En droit (selon les dispositions de l’article L. 341-4 devenu L. 332-1 du code de la consommation) un créancier professionnel ne peut se prévaloir d’un contrat de cautionnement conclu par une personne physique dont l’engagement était lors de sa conclusion manifestement disproportionné à ses biens et revenus, à moins que le patrimoine de cette caution au moment où celle-ci est appelée ne lui permette de faire face à son obligation.

La proportionnalité du cautionnement s’appréciera donc au jour de la signature de l’engagement de caution, soit en l’espèce au 20 juillet 2008, date à laquelle M. [M] [C] d’une part, et Mme [O] [X] épouse [C] d’autre part, se sont engagés, dans les mêmes conditions, en garantie d’un prêt d’un montant de 1 199 800 euros destiné

à financer l’acquisition d’un appartement à usage locatif, prêt consenti le 7 juillet 2008 par la banque Crédit industriel et commercial à la société civile immobilière Immo Invest, dont le capital social de 300 000 euros était détenu par MMme [C], chacun à hauteur de la moitié. Ces cautionnements ont été donnés par MMme [C] dans la limite de la somme de 1 439 760 euros, chacun, couvrant le paiement du principal, des intérêts et le cas échéant des pénalités ou intérêts de retard, et pour la durée de 323 mois.

La charge de la preuve de la disproportion manifeste alléguée incombe alors à la caution, et non pas à la banque.

En l’espèce, MMme [C] versent au débat, pour justifier de leur situation financière au jour de la souscription des cautionnements litigeux, et donc caractériser la disproportion manifeste qu’ils invoquent, deux avis d’imposition sur les revenus 2006 et 2007, ce que le Crédit industriel et commercial considère comme insuffisant s’agissant de l’administration de la preuve telle qu’elle est attendue des cautions.

Le tribunal a indiqué au préalable, et ce à bon droit, que les époux étant mariés sous le régime de la séparation des biens, il y a lieu d’apprécier séparément leur situation patrimoniale – contrairement à ce que développe le Crédit industriel et commercial dans ses écritures, pour l’essentiel faisant masse des éléments patrimoniaux du couple pour conclure à l’absence de disproportion et aussi à leur faculté de s’aquitter de la somme qui leur est réclamée.

1- Sur le cautionnement de Mme [O] [C]

A) Pour déclarer manifestement disproportionné l’engagement de caution de Mme [C], au temps de sa signature, le tribunal a retenu :

– que les bulletins de paie produits aux débats par le Crédit industriel et commercial établissent qu’à la date de son engagement de caution, Mme [C] percevait un salaire de 3 949 euros outre une indemnité de 1 156 euros par mois (en tant que conseiller municipal), soit des revenus mensuels de 5 105 euros ; l’avis d’impôt sur les revenus 2007 produit aux débats par Mme [C] indique en outre qu’elle avait alors trois enfants mineurs à charge ;

– que le patrimoine de Mme [C] était constitué essentiellement des parts qu’elle détenait dans la société civile immobilière Immo Invest, à hauteur de 50 % du capital social, ce qui ne permettait pas à Mme [C] de faire face à son engagement de caution, compte tenu de l’endettement de la société, propriétaire de plusieurs biens immobiliers d’une valeur totale de 2 153 000 euros, pour lesquels elle restait redevable de la somme de 928 000 euros au titre de plusieurs prêts immobiliers soit un actif net de la société Immo Invest au maximum de 1 225 000 euros alors que l’engagement de caution portait sur la somme de 1 439 760 euros.

Consigne A >> D'après le texte sur le cautionnement, quel était le montant du prêt consenti à la société Immo Invest ?
Consigne B >> Résumez le texte sur le cautionnement en deux phrases.
Les entrées enregistrées ne jouent aucun rôle ici.

Entrées enregistrées >>
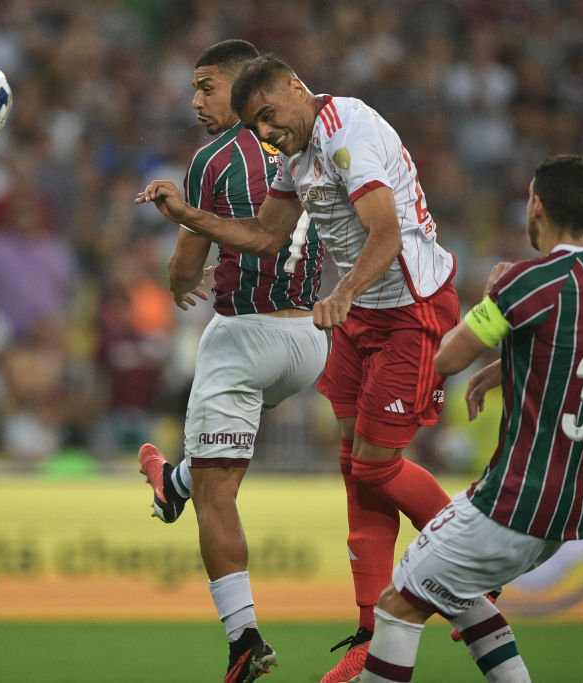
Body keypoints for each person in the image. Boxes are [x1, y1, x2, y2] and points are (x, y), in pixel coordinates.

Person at [137, 55, 457, 682]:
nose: (268, 131)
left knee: (346, 470)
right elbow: (263, 235)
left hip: (389, 310)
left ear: (291, 88)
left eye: (270, 115)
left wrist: (337, 295)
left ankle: (459, 566)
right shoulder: (292, 152)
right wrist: (186, 216)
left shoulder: (334, 137)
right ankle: (370, 632)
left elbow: (384, 234)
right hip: (337, 327)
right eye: (257, 124)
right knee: (353, 470)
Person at [358, 155, 583, 682]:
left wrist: (491, 295)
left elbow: (448, 359)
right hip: (567, 508)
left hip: (513, 500)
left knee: (397, 602)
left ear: (536, 205)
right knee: (458, 594)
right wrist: (507, 367)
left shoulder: (528, 282)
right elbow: (579, 349)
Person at [136, 40, 329, 683]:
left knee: (220, 494)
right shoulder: (312, 139)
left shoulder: (214, 157)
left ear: (244, 85)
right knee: (210, 464)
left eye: (207, 87)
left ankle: (244, 639)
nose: (196, 102)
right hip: (311, 341)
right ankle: (174, 483)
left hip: (245, 337)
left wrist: (174, 279)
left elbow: (186, 264)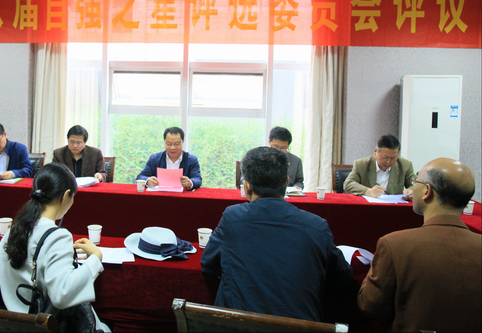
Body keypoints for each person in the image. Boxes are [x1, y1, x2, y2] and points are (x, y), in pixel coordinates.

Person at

Réponse A >> 1 199 800 euros.

Réponse B >> Un créancier professionnel ne peut se prévaloir d'un cautionnement manifestement disproportionné, lors de sa signature, aux biens et revenus de la caution, sauf si son patrimoine lui permet d'y faire face au moment où elle est appelée, et c'est à la caution de prouver cette disproportion. Le tribunal a jugé manifestement disproportionné l'engagement de Mme [C], limité à 1 439 760 euros, au vu de ses revenus mensuels de 5 105 euros, de ses trois enfants mineurs à charge et d'un patrimoine fait surtout de ses parts dans la société Immo Invest.